Im Anfang war der Blick (2002)

When a writer investigates Austria through the image presented by postcards, the landscapes around Erzberg and Salzburg province become something between a dream and a nightmare. And the words on the back of the cards seep into the scene as whispers. These are terrible and painful texts, written by unknown hands over the course of time.

The result of five years of work is a 45-minute art movie about Austrian landscapes.
The camera acts as a winking eye spying into a poet’s workroom. Books are stacked to the ceiling and the poet moves agilely between typewriters and shelves, leafs through books or, like Alice, enters a looking-glass. Bodo Hell cuts a restless figure, a man of the word setting off on a journey into the images. In a rhythmic montage, innumerable postcard motifs rain down upon the viewer, which the protagonist then enters as if they were real landscapes.
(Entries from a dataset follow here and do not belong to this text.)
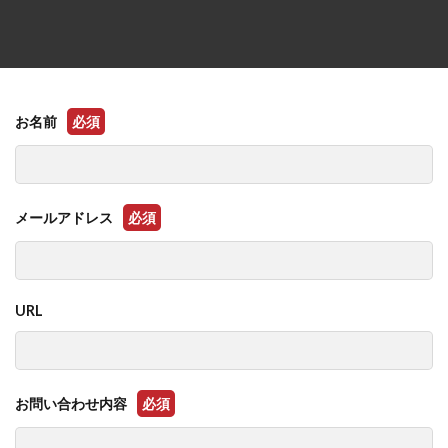
お名前
必須
メールアドレス
必須
URL
お問い合わせ内容
必須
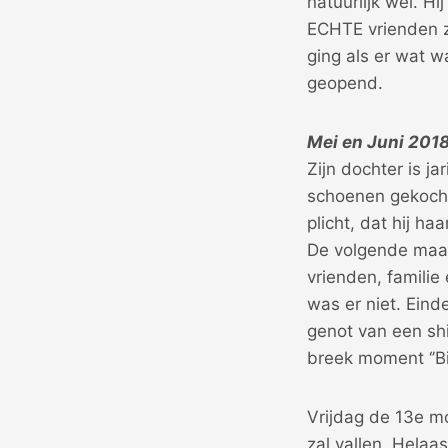
natuurlijk wel. Hi
ECHTE vrienden z
ging als er wat 
geopend.
Mei en Juni 201
Zijn dochter is ja
schoenen gekocht
plicht, dat hij h
De volgende maand
vrienden, familie
was er niet. Ein
genot van een shi
breek moment ‘’Bi
Vrijdag de 13e m
zal vallen. Helaa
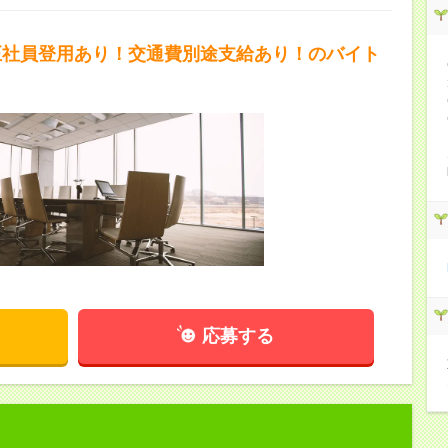
正社員登用あり！交通費別途支給あり！のバイト
応募する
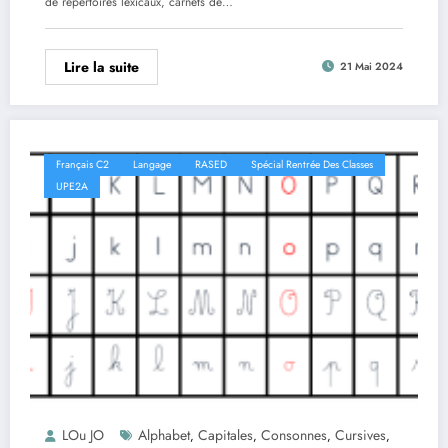
de répertoires lexicaux, carnets de…
Lire la suite
21 Mai 2024
Français C2
Langage
RASED
Spécial Rentrée Des Classes
UPE2A
LOu JO
Alphabet
Capitales
Consonnes
Cursives
,
,
,
,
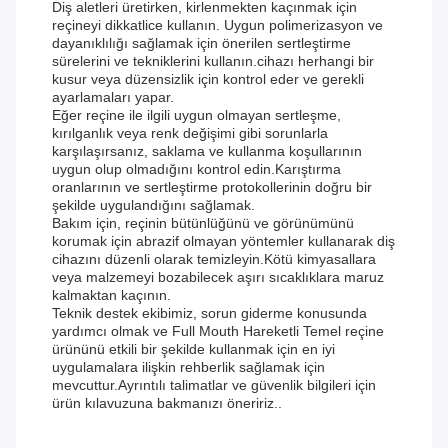
Diş aletleri üretirken, kirlenmekten kaçınmak için
reçineyi dikkatlice kullanın. Uygun polimerizasyon ve
dayanıklılığı sağlamak için önerilen sertleştirme
sürelerini ve tekniklerini kullanın.cihazı herhangi bir
kusur veya düzensizlik için kontrol eder ve gerekli
ayarlamaları yapar.
Eğer reçine ile ilgili uygun olmayan sertleşme,
kırılganlık veya renk değişimi gibi sorunlarla
karşılaşırsanız, saklama ve kullanma koşullarının
uygun olup olmadığını kontrol edin.Karıştırma
oranlarının ve sertleştirme protokollerinin doğru bir
şekilde uygulandığını sağlamak.
Bakım için, reçinin bütünlüğünü ve görünümünü
korumak için abrazif olmayan yöntemler kullanarak diş
cihazını düzenli olarak temizleyin.Kötü kimyasallara
veya malzemeyi bozabilecek aşırı sıcaklıklara maruz
kalmaktan kaçının.
Teknik destek ekibimiz, sorun giderme konusunda
yardımcı olmak ve Full Mouth Hareketli Temel reçine
ürününü etkili bir şekilde kullanmak için en iyi
uygulamalara ilişkin rehberlik sağlamak için
mevcuttur.Ayrıntılı talimatlar ve güvenlik bilgileri için
ürün kılavuzuna bakmanızı öneririz..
Bady Minch's cinematic narrative of a poet’s search for images provides the framework for a critical reconquest of an idyllic Alpine landscape. Using breathtaking montage work and elaborate film technology, she penetrates deep into the sultry colour of the postcards without succumbing to their camped-up charms. Single frame shots, dissolves and language employed as a musical element in a fast-paced composition of words and images are combined to create a film which goes against conventions and expectations. For In The Beginning Was The Eye, Bady Minck used also single frame techniques, time-lapse and slow motion.
This is a film about story-telling and remembering, the volatility of language and images.